Он узнал, что другие заключенные держатся подальше от Бейтса не из-за его роста или силы; они боялись ненароком разозлить или оскорбить его. Джек был так чудовищно туп, что не всегда правильно понимал слова или поступки окружающих; он всегда предполагал худшее и мгновенно обижался. После того, как взбешенный Бейтс на глазах у всех жестоко прикончил засранца, шутившего по поводу его матери, никто не хотел случайно повторить его судьбу.
Вся эта история заставила Егера задуматься о том, сколько правды в рассказах Джека, и, если все так и было, что, черт возьми, с ним сделали в «МетКоне»?
– «Хаксон-Кей», – тихонько бубнил амбал на своей нижней койке, иногда во сне, а иногда просто пялясь в темноту. Он сказал, что так называлось лекарство, которое на нем испытывали. То самое лекарство, которое сотворило с ним все эти ужасные вещи, правда, он точно не мог сказать – какие.
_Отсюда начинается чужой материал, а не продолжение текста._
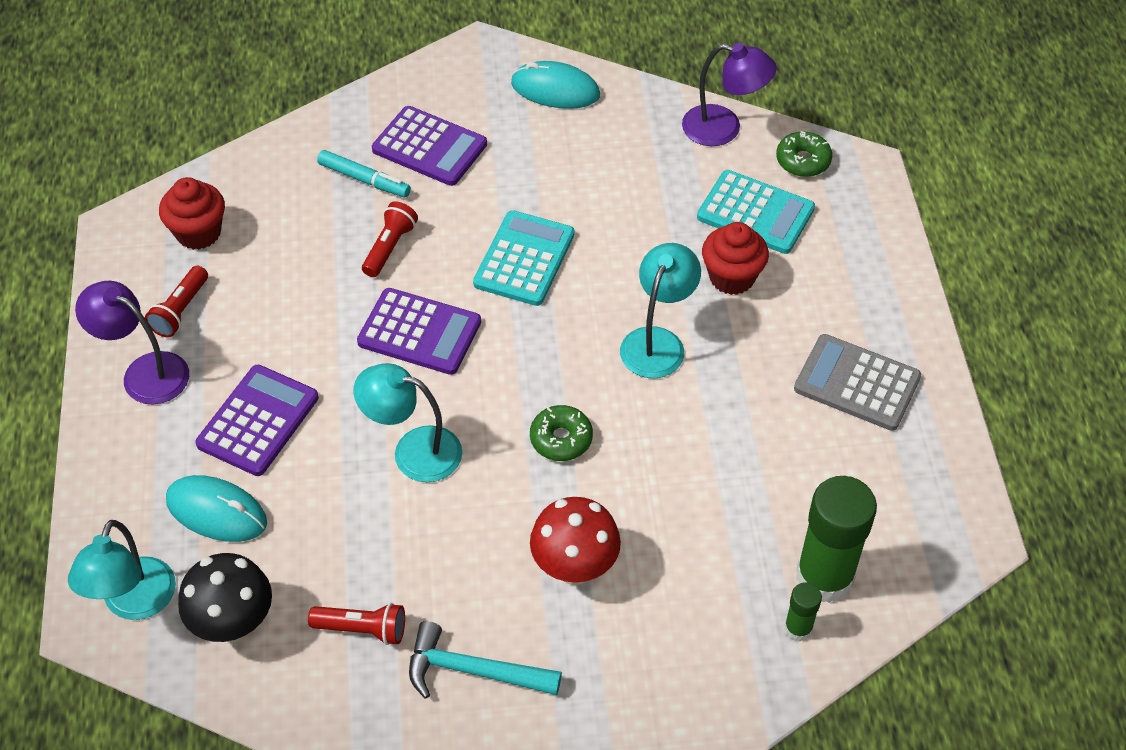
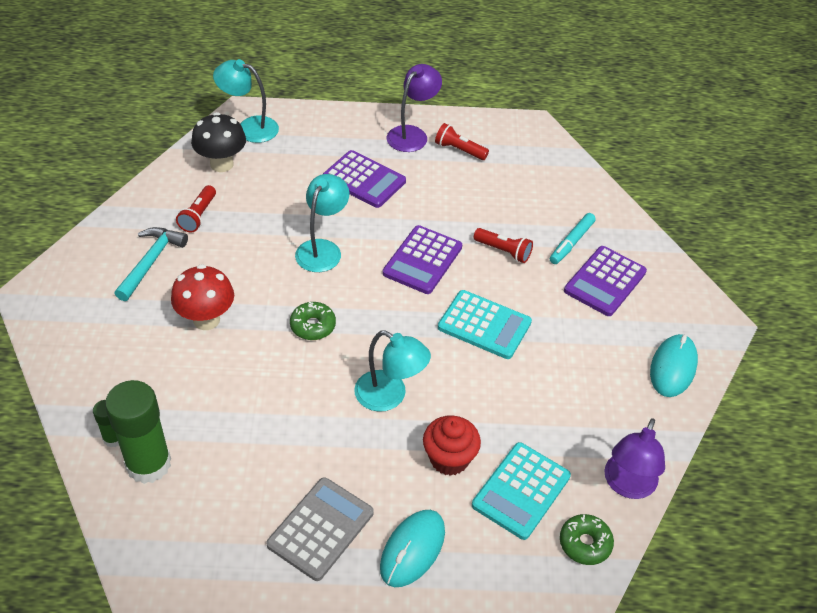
camera: 95 degrees right, 5 degrees down
red cupcake [159,177,225,250] -> none
turquoise mouse [166,475,267,542] -> turquoise mouse moved to [380,510,445,587]

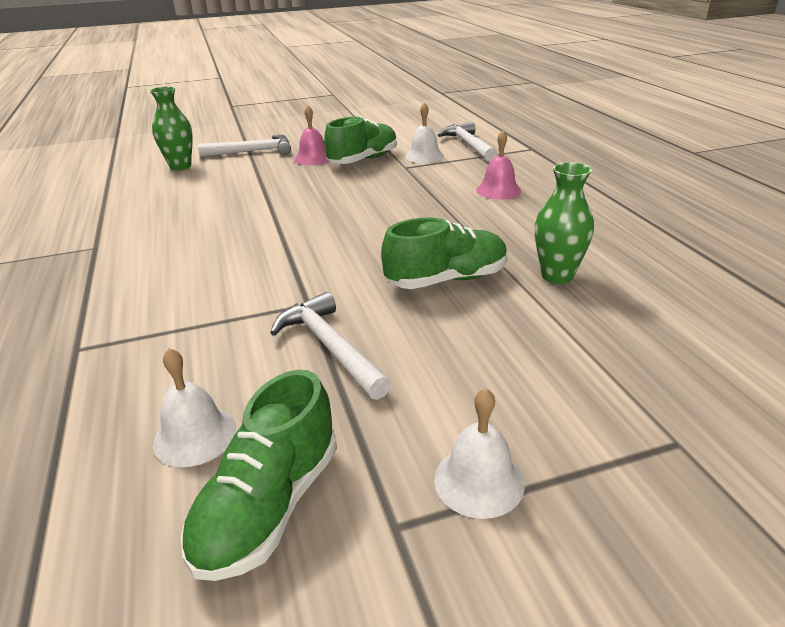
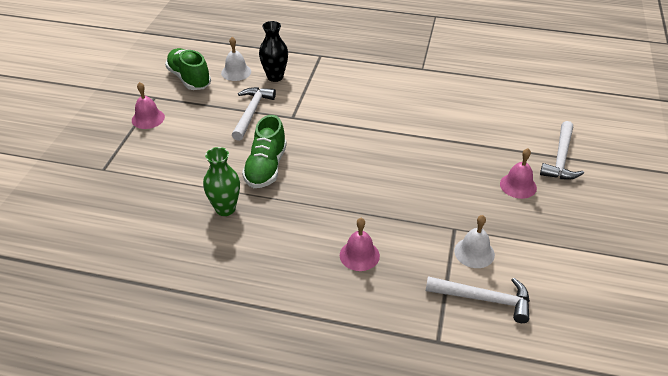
camera: 120 degrees right, 10 degrees up
green vase [150,86,193,170] -> none
white hammer [270,292,392,400] -> white hammer turned 75 degrees counterclockwise [232,87,276,141]
green shoe [324,116,397,164] -> none
white bell [434,388,525,519] -> pink bell [132,82,165,129]
none -> black vase [259,21,288,82]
Чем больше Егер думал об этом, тем меньше верил в то, что такой идиот, как Джек, смог бы выдумать подобную историю.
И Энцо было жаль его. Мать Егера называла таких, как он, «душевнобольными». Что бы ни вызвало такое состояние, это точно сделал не сам Бейтс. Егер подозревал, что физическое, сексуальное и психическое насилие, пережитое Джеком в детстве, тоже наложило свой неизгладимый отпечаток. Именно поэтому Егеру было жаль его. Ну, и еще потому, что, несмотря на все преступления, которые он совершил и еще мог совершить, у Бейтса было огромное сердце большого ребенка.
Энцо Егеру такое было совсем не свойственно. Жалость была чувством, которое он едва ли когда-то прежде испытывал.
Однако времени предаваться воспоминаниям у него не было, и Егер вернулся мыслями в настоящее. Бушующие ветра этой луны сбивали компаньонов с ног с самого прибытия до того момента, как они добрались до стены, защищающей «Надежду Хадли» от постоянных атак стихии. Теперь идти стало легче, но стена совсем не защищала от проливного дождя или внезапных ударов молний, освещавших темно-серое небо и бивших в землю и в раскрошенные скальные образования, упирающиеся в небо. У Егера был старинный приятель, Лупо, который встал на путь исправления и теперь работал с тяжелой техникой в этой самой наскоро слепленной колонии, раскинувшейся перед ними прямо сейчас. Он надеялся, что Лупо поможет ему найти корабль, чтобы убраться как можно дальше от «Тартара». И даже если бы Лупо не помог, они вполне могли бы сами взять все, что им нужно.
Но что-то было не так. Как только они выглянули из-за угла комплекса, у Егера внезапно возникло неприятное ощущение, словно вся кожа на его теле съежилась. Это был сигнал опасности, который всегда обострял его бдительность. Что-то слева привлекло его внимание еще до того, как он понял, что именно.